Firenze – Nadia parla e gesticola come se non avesse fatto altro che raccontare di sé, padrona dello spazio e del momento. Ha due sopracciglia così definite e sottili che sembrano disegnate e una massa di curatissimi capelli ricci. È la più bella, stasera. Vestita di nero e verde, riempie i piatti e serve da mangiare dietro il tavolo sistemato a Nord dei Giardini Chelazzi, in Via dell’Agnolo. La cena del Movimento “Lotta per la casa” è stata organizzata anche per lei, e per tutte le altre donne che – dopo lo sfratto dello scorso 5 giugno dal palazzo di Via Pier Capponi – tre giorni dopo hanno occupato un hotel in disuso dal 1999 in Via Bardazzi, all’angolo con Via Baracca.
Nadia sorride sempre, e forse è questa la sua forza. Ha girato tutta Italia per cercare lavoro: Palermo, Napoli, Bologna e molte altre città. È arrivata a Firenze un anno fa. Il lavoro non l’ha trovato, ma ha deciso di rimanere. “Senza il Movimento saremmo in strada”, spiega. Nel palazzo occupato ci sono dodici donne: nigeriane, romene, marocchine e anche tre italiane. Chiedono aiuto alla Caritas per il cibo o a fine giornata, nei bar, raccolgono quello che avanza; oppure al mercato di Novoli alle cinque del mattino. Da Via Bardazzi spesso vanno ancora nella zona di Via Capponi a cercare da mangiare, nei luoghi che ormai conoscono dopo un’occupazione durata più di sei mesi.

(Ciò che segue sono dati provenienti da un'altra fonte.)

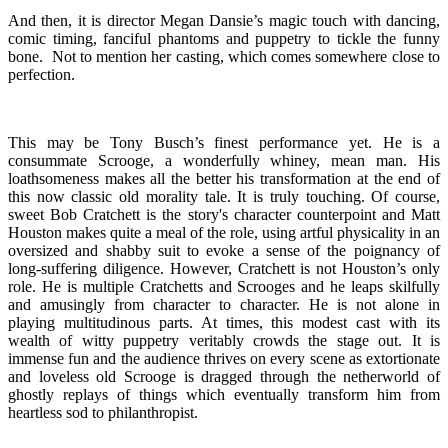
And then, it is director Megan Dansie’s magic touch with dancing,
comic timing, fanciful phantoms and puppetry to tickle the funny
bone. Not to mention her casting, which comes somewhere close to
perfection.
This may be Tony Busch’s finest performance yet. He is a
consummate Scrooge, a wonderfully whiney, mean man. His
loathsomeness makes all the better his transformation at the end of
this now classic old morality tale. It is truly touching. Of course,
sweet Bob Cratchett is the story's character counterpoint and Matt
Houston makes quite a meal of the role, using artful physicality in an
oversized and shabby suit to evoke a sense of the poignancy of
long-suffering diligence. However, Cratchett is not Houston’s only
role. He is multiple Cratchetts and Scrooges and he leaps skilfully
and amusingly from character to character. He is not alone in
playing multitudinous parts. At times, this modest cast with its
wealth of witty puppetry veritably crowds the stage out. It is
immense fun and the audience thrives on every scene as extortionate
and loveless old Scrooge is dragged through the netherworld of
ghostly replays of things which eventually transform him from
heartless sod to philanthropist.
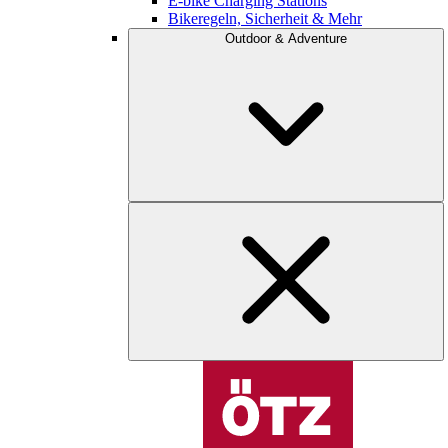
E-bike Charging Stations
Bikeregeln, Sicherheit & Mehr
Outdoor & Adventure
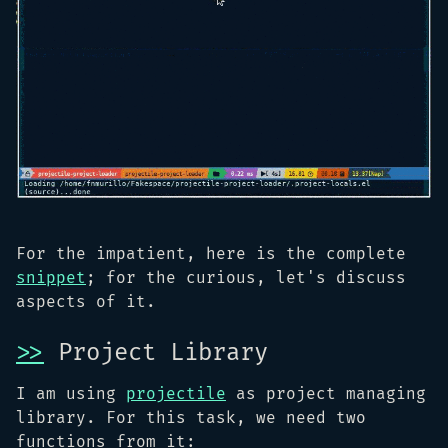
For the impatient, here is the complete
snippet
; for the curious, let's discuss
aspects of it.
>>
Project Library
I am using
projectile
as project managing
library. For this task, we need two
functions from it:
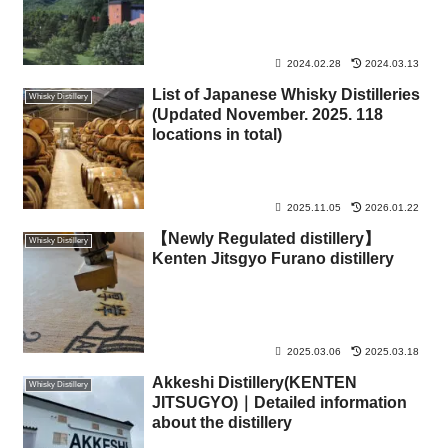
2024.02.28
2024.03.13
List of Japanese Whisky Distilleries
Whisky Distillery
(Updated November. 2025. 118
locations in total)
2025.11.05
2026.01.22
【Newly Regulated distillery】
Whisky Distillery
Kenten Jitsgyo Furano distillery
2025.03.06
2025.03.18
Akkeshi Distillery(KENTEN
Whisky Distillery
JITSUGYO)｜Detailed information
about the distillery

Il suo bambino va a scuola tutti giorni, a Lastra a Signa, in treno, autobus o tramvia, senza biglietto, con la paura nel sangue. Ma è importantissimo imparare l’italiano e istruirsi, osserva Nadia: “Noi non abbiamo studiato e forse è anche per questo che non troviamo lavoro”.
Altre due donne si avvicinano per raccontarsi. “Se ci fosse il lavoro, noi pagheremmo l’affitto”, afferma Heida come a volersi discolpare: è a Firenze da 4 anni dopo un matrimonio finito male anche a causa della crisi. Viveva a Perugia con il marito, poi lui ha perso il lavoro ed è tornato dai suoi genitori. Lei se n’è andata. “Il Movimento ci aiuta”. All’Hotel occupato si trova bene. Un’altra donna aggiunge: “Meglio questo di niente.”

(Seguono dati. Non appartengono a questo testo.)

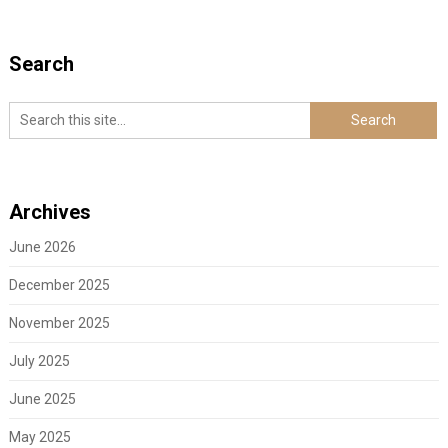
Search
Archives
June 2026
December 2025
November 2025
July 2025
June 2025
May 2025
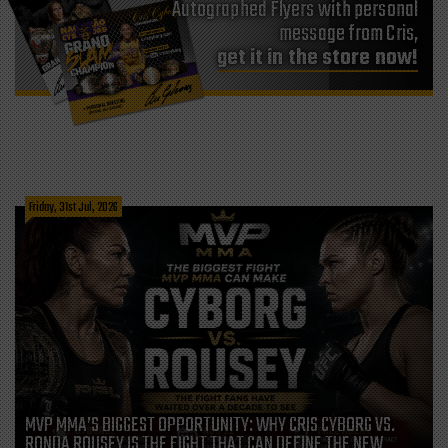
Autographed Flyers with personal
message from Cris,
get it in the store now!
Friday, 31st Jul, 2026
MVP MMA’S BIGGEST OPPORTUNITY: WHY CRIS CYBORG VS.
RONDA ROUSEY IS THE FIGHT THAT CAN DEFINE THE NEW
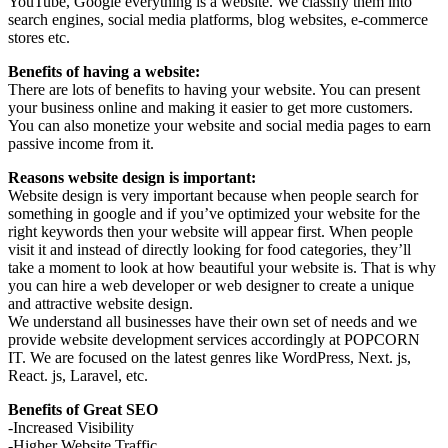
YouTube, Google everything is a website. We classify them into
search engines, social media platforms, blog websites, e-commerce
stores etc.
Benefits of having a website:
There are lots of benefits to having your website. You can present
your business online and making it easier to get more customers.
You can also monetize your website and social media pages to earn
passive income from it.
Reasons website design is important:
Website design is very important because when people search for
something in google and if you’ve optimized your website for the
right keywords then your website will appear first. When people
visit it and instead of directly looking for food categories, they’ll
take a moment to look at how beautiful your website is. That is why
you can hire a web developer or web designer to create a unique
and attractive website design.
We understand all businesses have their own set of needs and we
provide website development services accordingly at POPCORN
IT. We are focused on the latest genres like WordPress, Next. js,
React. js, Laravel, etc.
Benefits of Great SEO
-Increased Visibility
-Higher Website Traffic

Una diatriba con il proprietario del ristorante “Movida”, al pianterreno proprio sotto ai locali occupati, rende tutto più difficile. Il gestore avrebbe accusato una perdita d’acqua e avrebbe chiuso i rubinetti dei tubi situati in cantina. Il ristorante è sempre stato pieno, sia ora che prima, sostengono le donne. Ma senza acqua per la doccia, a maggior ragione con il caldo, gli occupanti chiedono che si prendano provvedimenti.

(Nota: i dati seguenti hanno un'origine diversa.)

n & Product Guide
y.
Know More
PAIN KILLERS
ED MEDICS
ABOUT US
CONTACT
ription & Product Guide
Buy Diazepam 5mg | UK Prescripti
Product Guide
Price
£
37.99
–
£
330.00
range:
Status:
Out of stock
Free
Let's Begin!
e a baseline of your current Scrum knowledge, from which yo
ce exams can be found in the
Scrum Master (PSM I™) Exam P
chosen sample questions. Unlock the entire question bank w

Si avvicina anche una ragazzina: è timida, nasconde la bocca dietro la collana. La madre dice sorridendo: “Non posso farle cambiare scuola, anche se ci siamo spostati”. Ormai ha i suoi amici, la sua classe. È italiana in tutto e per tutto. Resterà in Italia. E ha il diritto di avere una casa.